Interest rates are generally affected by the decisions that the Bank of England make and recently, the central bank decided to keep the base rate unchanged.

However, it was acknowledged that negative rates remain in the “toolbox”.

As recent minutes from the latest base rate decision confirmed: “The Committee had discussed its policy toolkit, and the effectiveness of negative policy rates in particular, in the August Monetary Policy Report, in light of the decline in global equilibrium interest rates over a number of years.

“Subsequently, the MPC had been briefed on the Bank of England’s plans to explore how a negative Bank Rate could be implemented effectively, should the outlook for inflation and output warrant it at some point during this period of low equilibrium rates.
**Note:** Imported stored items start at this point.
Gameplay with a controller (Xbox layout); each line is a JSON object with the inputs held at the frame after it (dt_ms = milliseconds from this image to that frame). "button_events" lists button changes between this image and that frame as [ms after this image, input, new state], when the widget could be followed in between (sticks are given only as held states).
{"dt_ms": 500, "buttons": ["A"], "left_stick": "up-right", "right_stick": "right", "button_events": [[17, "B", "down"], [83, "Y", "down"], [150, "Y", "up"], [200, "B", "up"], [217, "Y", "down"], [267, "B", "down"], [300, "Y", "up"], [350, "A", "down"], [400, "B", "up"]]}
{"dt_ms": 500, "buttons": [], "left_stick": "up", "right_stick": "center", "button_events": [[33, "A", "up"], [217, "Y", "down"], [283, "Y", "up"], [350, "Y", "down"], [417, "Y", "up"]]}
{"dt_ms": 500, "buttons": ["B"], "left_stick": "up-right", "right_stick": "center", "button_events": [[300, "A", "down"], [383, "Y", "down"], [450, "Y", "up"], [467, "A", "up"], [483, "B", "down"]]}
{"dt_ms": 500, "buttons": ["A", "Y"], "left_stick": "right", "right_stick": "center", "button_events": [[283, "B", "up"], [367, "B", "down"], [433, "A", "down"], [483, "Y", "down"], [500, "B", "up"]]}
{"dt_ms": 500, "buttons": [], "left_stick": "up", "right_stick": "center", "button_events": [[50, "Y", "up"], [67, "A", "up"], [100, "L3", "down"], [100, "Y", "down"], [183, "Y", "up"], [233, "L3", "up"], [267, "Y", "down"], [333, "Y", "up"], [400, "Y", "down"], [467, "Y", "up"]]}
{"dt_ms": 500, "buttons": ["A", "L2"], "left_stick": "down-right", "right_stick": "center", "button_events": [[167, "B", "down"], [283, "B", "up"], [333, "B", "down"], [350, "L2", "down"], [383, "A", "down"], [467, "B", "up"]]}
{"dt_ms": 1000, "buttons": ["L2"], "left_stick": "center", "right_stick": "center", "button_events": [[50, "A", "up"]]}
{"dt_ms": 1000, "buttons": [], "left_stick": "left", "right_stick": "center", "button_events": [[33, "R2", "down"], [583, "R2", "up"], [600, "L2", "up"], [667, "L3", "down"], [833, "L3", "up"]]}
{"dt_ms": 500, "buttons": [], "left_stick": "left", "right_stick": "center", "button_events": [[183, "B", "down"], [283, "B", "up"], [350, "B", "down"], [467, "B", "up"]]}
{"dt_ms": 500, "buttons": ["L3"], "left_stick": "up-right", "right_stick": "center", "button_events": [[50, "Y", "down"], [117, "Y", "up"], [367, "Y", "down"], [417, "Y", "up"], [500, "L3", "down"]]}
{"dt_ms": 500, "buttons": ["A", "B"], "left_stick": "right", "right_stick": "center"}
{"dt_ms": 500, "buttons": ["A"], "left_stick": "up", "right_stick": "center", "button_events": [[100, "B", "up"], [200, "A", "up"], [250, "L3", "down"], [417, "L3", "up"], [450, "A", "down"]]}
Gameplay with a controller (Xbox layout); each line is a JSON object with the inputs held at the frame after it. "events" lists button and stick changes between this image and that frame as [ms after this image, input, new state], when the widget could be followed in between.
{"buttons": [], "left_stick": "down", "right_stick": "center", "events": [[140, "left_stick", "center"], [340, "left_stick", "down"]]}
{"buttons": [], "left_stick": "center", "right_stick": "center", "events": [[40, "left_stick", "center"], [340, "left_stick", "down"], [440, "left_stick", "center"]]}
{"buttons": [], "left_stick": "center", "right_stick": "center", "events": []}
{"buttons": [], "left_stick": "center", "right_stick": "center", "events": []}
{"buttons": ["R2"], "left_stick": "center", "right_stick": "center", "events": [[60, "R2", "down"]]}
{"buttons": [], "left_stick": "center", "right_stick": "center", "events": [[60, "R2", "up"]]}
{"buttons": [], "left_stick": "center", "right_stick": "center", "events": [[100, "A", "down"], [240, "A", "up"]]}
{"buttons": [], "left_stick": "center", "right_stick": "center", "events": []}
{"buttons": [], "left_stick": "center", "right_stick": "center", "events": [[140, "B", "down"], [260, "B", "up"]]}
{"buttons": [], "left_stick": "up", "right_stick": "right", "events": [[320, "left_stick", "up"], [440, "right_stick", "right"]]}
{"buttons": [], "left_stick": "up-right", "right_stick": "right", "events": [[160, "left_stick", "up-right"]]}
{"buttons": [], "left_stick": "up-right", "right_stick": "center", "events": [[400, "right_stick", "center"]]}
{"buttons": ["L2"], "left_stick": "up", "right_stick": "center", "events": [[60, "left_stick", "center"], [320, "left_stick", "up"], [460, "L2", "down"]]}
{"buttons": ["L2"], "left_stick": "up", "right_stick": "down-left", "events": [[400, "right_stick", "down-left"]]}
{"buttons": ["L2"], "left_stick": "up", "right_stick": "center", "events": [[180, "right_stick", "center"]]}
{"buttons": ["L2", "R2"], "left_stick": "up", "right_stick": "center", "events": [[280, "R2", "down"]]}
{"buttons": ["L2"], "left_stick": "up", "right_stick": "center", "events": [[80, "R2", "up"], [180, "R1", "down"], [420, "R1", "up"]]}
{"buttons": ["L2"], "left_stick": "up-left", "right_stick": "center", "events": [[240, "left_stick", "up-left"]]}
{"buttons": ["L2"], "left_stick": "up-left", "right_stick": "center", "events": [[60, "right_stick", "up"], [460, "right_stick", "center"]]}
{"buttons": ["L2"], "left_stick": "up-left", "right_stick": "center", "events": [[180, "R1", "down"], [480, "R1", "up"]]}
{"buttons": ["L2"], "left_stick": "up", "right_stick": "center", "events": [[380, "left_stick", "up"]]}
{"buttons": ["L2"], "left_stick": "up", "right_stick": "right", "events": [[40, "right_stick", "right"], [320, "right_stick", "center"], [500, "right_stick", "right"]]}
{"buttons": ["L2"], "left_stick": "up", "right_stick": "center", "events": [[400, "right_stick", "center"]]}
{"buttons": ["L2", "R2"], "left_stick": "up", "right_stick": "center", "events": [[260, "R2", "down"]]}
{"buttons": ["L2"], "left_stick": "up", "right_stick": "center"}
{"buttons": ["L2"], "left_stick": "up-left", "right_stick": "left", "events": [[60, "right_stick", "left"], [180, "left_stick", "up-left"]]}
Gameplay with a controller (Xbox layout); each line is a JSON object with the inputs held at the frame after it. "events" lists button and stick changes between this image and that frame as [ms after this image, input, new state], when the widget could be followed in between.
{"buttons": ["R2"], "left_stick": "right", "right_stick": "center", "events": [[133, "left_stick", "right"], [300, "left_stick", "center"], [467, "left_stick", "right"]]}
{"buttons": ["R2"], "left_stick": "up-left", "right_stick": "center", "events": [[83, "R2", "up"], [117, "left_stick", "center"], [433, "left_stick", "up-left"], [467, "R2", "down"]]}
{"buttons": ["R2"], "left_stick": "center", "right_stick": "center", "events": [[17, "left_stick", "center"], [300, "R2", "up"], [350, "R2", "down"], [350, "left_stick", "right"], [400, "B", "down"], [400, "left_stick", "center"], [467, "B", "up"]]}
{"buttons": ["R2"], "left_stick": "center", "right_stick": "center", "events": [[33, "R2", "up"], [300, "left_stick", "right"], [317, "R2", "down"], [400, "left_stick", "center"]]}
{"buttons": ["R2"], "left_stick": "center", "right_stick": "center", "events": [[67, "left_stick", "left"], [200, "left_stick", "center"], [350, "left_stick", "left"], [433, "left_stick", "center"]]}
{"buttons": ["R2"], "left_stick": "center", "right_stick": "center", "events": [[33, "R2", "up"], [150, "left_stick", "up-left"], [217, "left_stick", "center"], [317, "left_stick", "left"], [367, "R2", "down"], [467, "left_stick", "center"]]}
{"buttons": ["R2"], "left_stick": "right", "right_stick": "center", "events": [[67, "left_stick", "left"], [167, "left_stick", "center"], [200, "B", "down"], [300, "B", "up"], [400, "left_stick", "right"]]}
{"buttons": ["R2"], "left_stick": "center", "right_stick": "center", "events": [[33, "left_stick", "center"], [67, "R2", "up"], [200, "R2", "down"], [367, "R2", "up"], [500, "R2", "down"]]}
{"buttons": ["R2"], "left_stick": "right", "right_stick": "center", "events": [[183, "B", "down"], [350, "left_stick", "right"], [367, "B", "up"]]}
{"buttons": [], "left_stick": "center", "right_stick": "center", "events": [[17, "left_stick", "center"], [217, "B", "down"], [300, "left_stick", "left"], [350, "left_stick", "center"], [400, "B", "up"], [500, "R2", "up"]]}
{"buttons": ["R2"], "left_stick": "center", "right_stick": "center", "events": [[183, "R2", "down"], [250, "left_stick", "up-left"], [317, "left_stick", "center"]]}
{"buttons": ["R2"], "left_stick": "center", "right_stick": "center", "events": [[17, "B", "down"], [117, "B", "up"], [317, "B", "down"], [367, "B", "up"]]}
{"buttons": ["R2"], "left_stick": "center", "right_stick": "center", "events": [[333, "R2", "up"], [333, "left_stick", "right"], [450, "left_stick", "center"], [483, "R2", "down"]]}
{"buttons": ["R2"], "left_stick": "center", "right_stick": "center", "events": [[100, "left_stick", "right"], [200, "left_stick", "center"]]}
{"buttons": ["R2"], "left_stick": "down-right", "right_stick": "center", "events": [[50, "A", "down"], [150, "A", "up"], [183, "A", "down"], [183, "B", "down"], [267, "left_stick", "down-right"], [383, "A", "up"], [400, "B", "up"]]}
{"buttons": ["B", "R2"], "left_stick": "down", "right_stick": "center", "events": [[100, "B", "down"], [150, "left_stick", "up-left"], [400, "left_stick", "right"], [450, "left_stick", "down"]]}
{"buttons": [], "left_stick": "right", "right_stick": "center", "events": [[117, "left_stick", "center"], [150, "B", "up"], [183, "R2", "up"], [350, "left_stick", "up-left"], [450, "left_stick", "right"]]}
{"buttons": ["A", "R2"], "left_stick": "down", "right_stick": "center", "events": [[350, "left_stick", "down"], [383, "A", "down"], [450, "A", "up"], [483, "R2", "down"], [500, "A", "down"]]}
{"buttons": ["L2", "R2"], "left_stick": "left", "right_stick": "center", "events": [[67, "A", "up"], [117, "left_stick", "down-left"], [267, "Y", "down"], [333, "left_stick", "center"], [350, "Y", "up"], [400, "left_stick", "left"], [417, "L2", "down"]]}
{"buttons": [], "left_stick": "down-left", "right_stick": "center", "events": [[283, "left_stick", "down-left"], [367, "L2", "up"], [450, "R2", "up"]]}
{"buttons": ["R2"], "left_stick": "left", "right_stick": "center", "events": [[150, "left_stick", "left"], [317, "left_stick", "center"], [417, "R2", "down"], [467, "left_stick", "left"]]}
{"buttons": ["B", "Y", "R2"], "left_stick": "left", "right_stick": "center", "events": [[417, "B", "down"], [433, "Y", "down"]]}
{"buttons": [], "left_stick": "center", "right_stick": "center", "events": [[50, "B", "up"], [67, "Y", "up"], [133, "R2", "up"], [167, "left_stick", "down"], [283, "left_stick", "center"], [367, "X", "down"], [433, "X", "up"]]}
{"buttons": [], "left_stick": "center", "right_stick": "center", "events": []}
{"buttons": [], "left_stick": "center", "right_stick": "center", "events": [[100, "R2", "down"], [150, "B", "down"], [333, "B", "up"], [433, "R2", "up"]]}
“The Bank of England and the Prudential Regulation Authority will begin structured engagement on the operational considerations in 2020 Q4.”

The next decision on the Bank of England base rate will be made on November 5.

The Bank of England also has a current inflation target rate of two percent, with the actual rate currently sitting at around 0.2 percent.

Additionally, Quantitative Easing sums have reached £745billion.

Insight into how all of these fiscal and economic factors can impact pensions, mortgages and savings can be sought from the likes of the Money Advice Service and the Money and Pensions Service who can provide impartial guidance on financial matters.